===== Data extracts

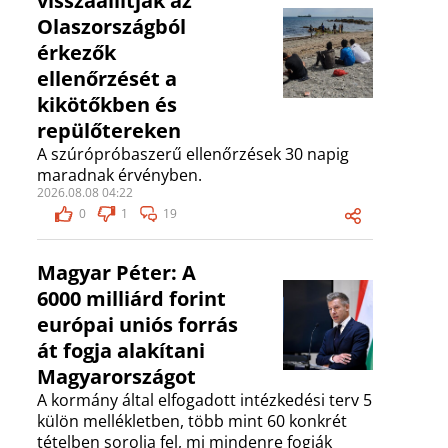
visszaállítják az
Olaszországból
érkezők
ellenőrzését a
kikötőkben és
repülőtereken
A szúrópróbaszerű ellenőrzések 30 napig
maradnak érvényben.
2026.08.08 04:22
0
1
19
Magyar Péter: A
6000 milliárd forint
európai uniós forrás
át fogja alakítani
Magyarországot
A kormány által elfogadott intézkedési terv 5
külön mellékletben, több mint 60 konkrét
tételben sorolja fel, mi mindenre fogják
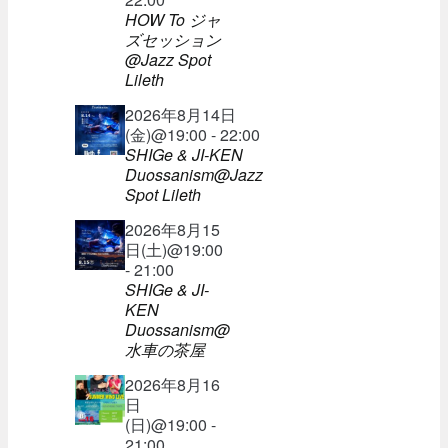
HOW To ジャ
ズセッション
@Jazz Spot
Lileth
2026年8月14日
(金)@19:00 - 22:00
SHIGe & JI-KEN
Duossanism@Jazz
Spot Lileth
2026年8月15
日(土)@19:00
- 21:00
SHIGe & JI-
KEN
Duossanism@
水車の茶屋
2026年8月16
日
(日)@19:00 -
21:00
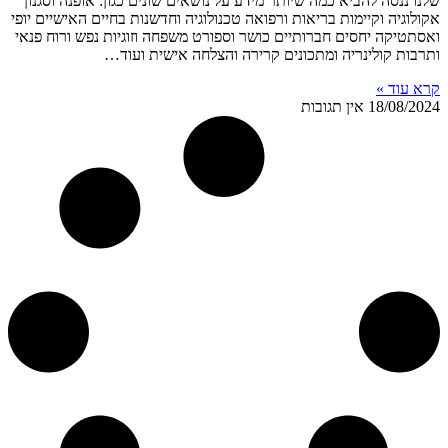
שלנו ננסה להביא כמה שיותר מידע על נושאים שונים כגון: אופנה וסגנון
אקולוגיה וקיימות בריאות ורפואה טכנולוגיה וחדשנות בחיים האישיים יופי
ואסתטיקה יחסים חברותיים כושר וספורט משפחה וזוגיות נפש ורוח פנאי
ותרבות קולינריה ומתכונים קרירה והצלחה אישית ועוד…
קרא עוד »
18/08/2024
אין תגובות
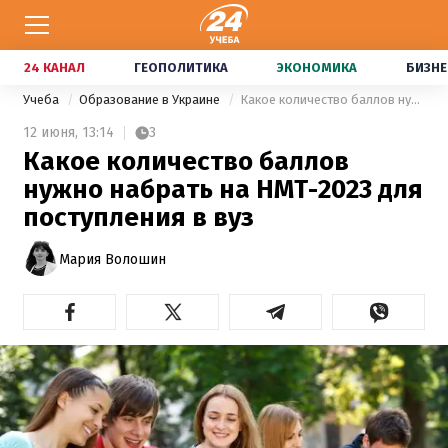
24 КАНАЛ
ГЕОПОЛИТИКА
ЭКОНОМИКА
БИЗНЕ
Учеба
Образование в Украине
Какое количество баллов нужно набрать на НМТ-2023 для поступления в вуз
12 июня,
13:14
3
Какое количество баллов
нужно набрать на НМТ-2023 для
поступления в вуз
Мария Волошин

==========
===== Data extracts

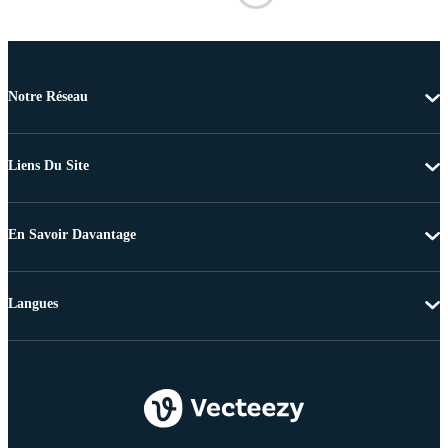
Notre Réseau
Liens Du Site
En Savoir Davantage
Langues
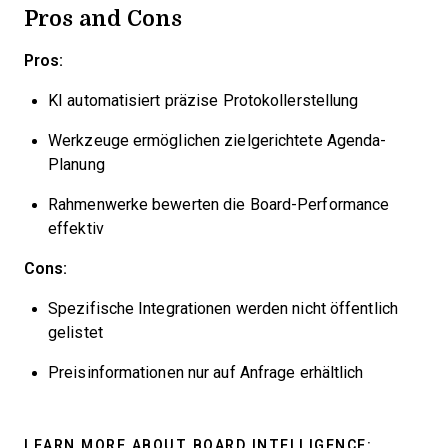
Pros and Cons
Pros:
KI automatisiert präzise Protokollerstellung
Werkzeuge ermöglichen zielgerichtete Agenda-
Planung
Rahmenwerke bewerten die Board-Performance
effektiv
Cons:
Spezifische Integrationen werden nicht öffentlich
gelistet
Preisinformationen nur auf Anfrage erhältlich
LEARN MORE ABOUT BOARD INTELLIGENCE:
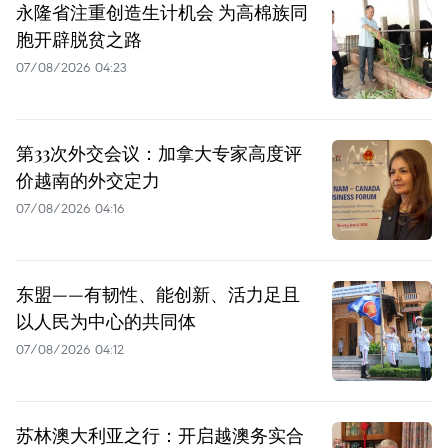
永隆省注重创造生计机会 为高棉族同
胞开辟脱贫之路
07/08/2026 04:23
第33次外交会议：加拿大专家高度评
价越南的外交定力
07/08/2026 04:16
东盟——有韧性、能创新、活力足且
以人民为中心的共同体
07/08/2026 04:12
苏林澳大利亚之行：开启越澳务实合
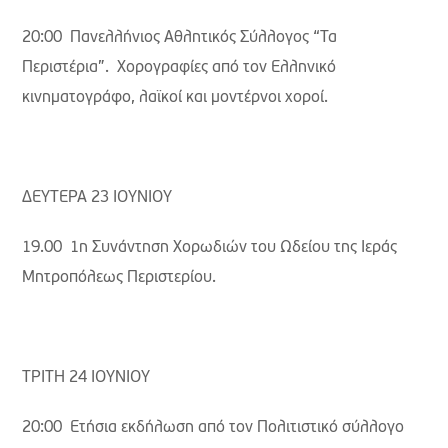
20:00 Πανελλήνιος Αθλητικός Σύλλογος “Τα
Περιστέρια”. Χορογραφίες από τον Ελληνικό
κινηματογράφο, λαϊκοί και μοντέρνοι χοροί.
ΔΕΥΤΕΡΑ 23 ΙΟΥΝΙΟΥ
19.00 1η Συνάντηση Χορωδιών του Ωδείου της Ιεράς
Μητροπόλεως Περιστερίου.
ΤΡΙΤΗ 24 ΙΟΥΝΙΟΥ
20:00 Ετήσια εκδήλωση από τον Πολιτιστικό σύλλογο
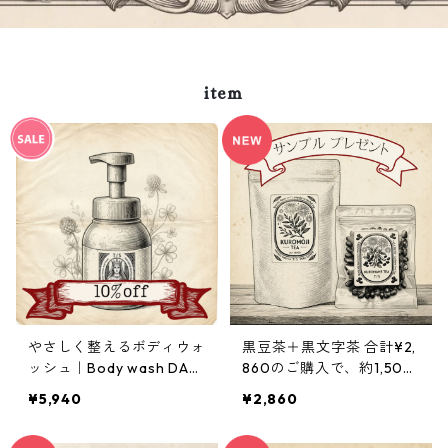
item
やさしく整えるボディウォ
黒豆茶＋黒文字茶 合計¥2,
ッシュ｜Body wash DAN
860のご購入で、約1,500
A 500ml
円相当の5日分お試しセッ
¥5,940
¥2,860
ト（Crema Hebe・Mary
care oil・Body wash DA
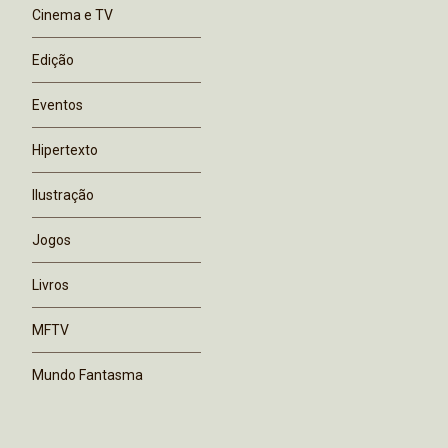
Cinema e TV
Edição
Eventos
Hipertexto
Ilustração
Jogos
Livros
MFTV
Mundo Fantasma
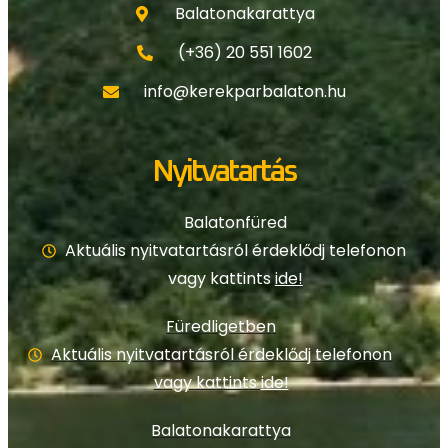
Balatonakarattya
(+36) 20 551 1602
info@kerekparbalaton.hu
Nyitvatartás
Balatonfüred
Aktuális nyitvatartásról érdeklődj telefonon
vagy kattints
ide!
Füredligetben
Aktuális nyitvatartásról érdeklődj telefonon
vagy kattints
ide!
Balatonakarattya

==========
===== Data extracts

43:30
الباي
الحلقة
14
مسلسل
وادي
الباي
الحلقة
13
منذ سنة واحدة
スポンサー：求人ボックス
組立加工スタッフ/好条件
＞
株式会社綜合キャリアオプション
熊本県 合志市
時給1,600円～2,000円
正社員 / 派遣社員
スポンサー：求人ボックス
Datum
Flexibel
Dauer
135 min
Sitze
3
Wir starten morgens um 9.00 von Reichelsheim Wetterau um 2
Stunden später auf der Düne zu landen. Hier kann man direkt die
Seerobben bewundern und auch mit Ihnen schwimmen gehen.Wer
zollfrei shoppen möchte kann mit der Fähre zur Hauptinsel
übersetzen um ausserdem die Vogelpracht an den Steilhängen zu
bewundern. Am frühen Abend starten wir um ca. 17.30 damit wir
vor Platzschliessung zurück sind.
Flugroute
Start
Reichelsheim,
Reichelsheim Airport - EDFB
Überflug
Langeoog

==========

**Activity:**
Using the entries above, repeat exactly the lines from the one with "苏林澳大利亚之行：开启越澳务实合" to the one with "ト（Crema Hebe・Mary", both included, and leave the pictures behind.

**Task answer:**
苏林澳大利亚之行：开启越澳务实合
20:00 Πανελλήνιος Αθλητικός Σύλλογος “Τα
Περιστέρια”. Χορογραφίες από τον Ελληνικό
κινηματογράφο, λαϊκοί και μοντέρνοι χοροί.
ΔΕΥΤΕΡΑ 23 ΙΟΥΝΙΟΥ
19.00 1η Συνάντηση Χορωδιών του Ωδείου της Ιεράς
Μητροπόλεως Περιστερίου.
ΤΡΙΤΗ 24 ΙΟΥΝΙΟΥ
20:00 Ετήσια εκδήλωση από τον Πολιτιστικό σύλλογο
item
やさしく整えるボディウォ
黒豆茶＋黒文字茶 合計¥2,
ッシュ｜Body wash DAN
860のご購入で、約1,500
A 500ml
円相当の5日分お試しセッ
¥5,940
¥2,860
ト（Crema Hebe・Mary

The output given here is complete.